On Tue, 25 Feb 2014 14:33:05 -0500, Walter Bright <newshou...@digitalmars.com> wrote:

On 2/25/2014 2:28 AM, Daniel Murphy wrote:
Walter + Andrei did it, and it was completely intentional, and it was known that
it would break code.

https://github.com/D-Programming-Language/dmd/pull/3054

It was intended to only break code that was already broken (would fail at runtime).
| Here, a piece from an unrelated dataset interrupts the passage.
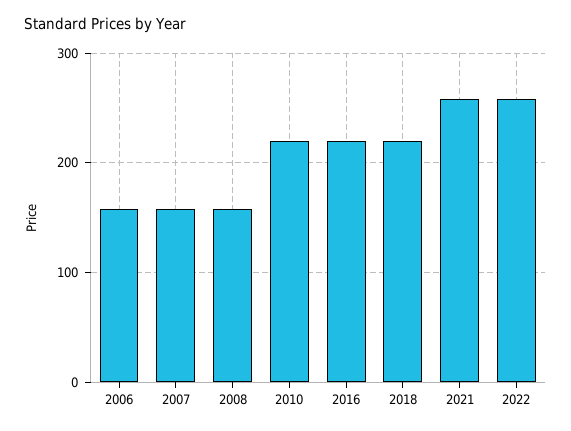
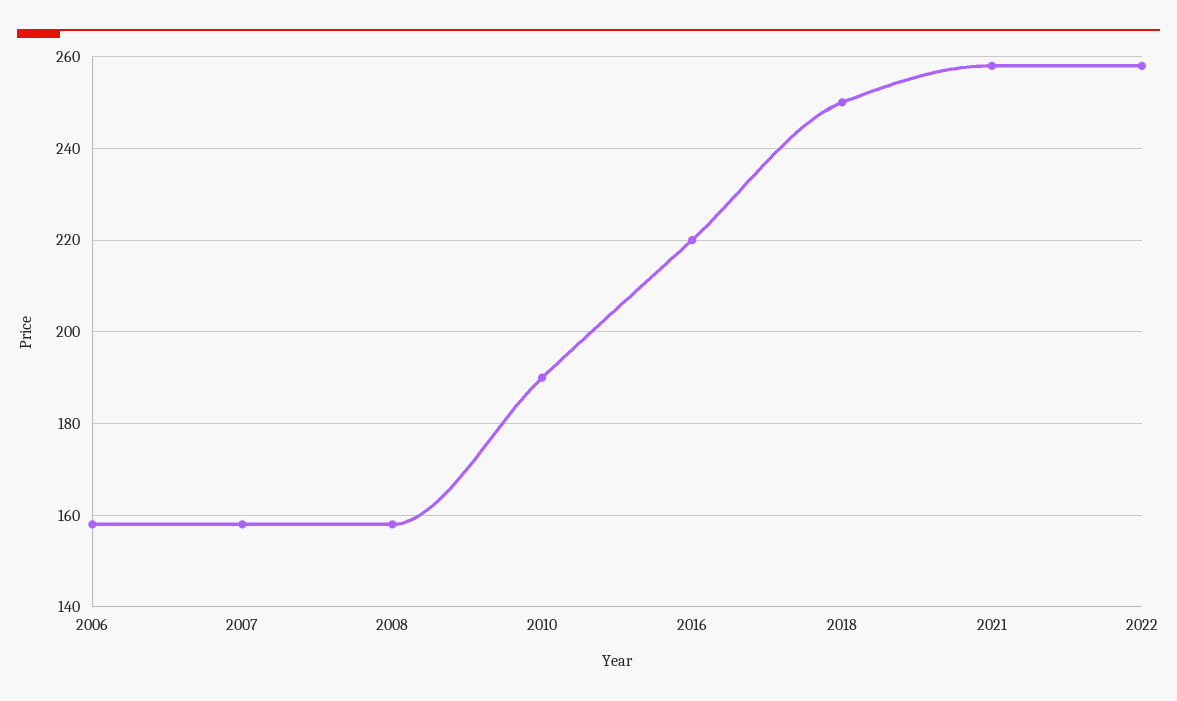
2010: 220 -> 190
2018: 220 -> 250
It appears that this turned out to not be entirely true.

I just wrote this and compiled on 2.064:

import std.stdio;

struct S
{
    int x;
    int y;
    bool opEquals(ref const(S) other) const { return other.x == x;}
}

void main()
{
    int[S] aa;
    aa[S(1, 2)] = 5;
    aa[S(1, 3)] = 6;
    writeln(aa);
}

Output:

[S(1, 2):5, S(1, 3):6]

Now, clearly this is not correct, and should be flagged by the compiler, or fixed in the runtime.

I suggest this path:

1. Switch AA to using the 'equals' function
2. Do not allow keys that provide opCmp function but not opEquals (these will not work correctly)

This will provide a sane implementation and not break existing code when the default opEquals and opCmp are used (both will act the same as far as AAs are concerned).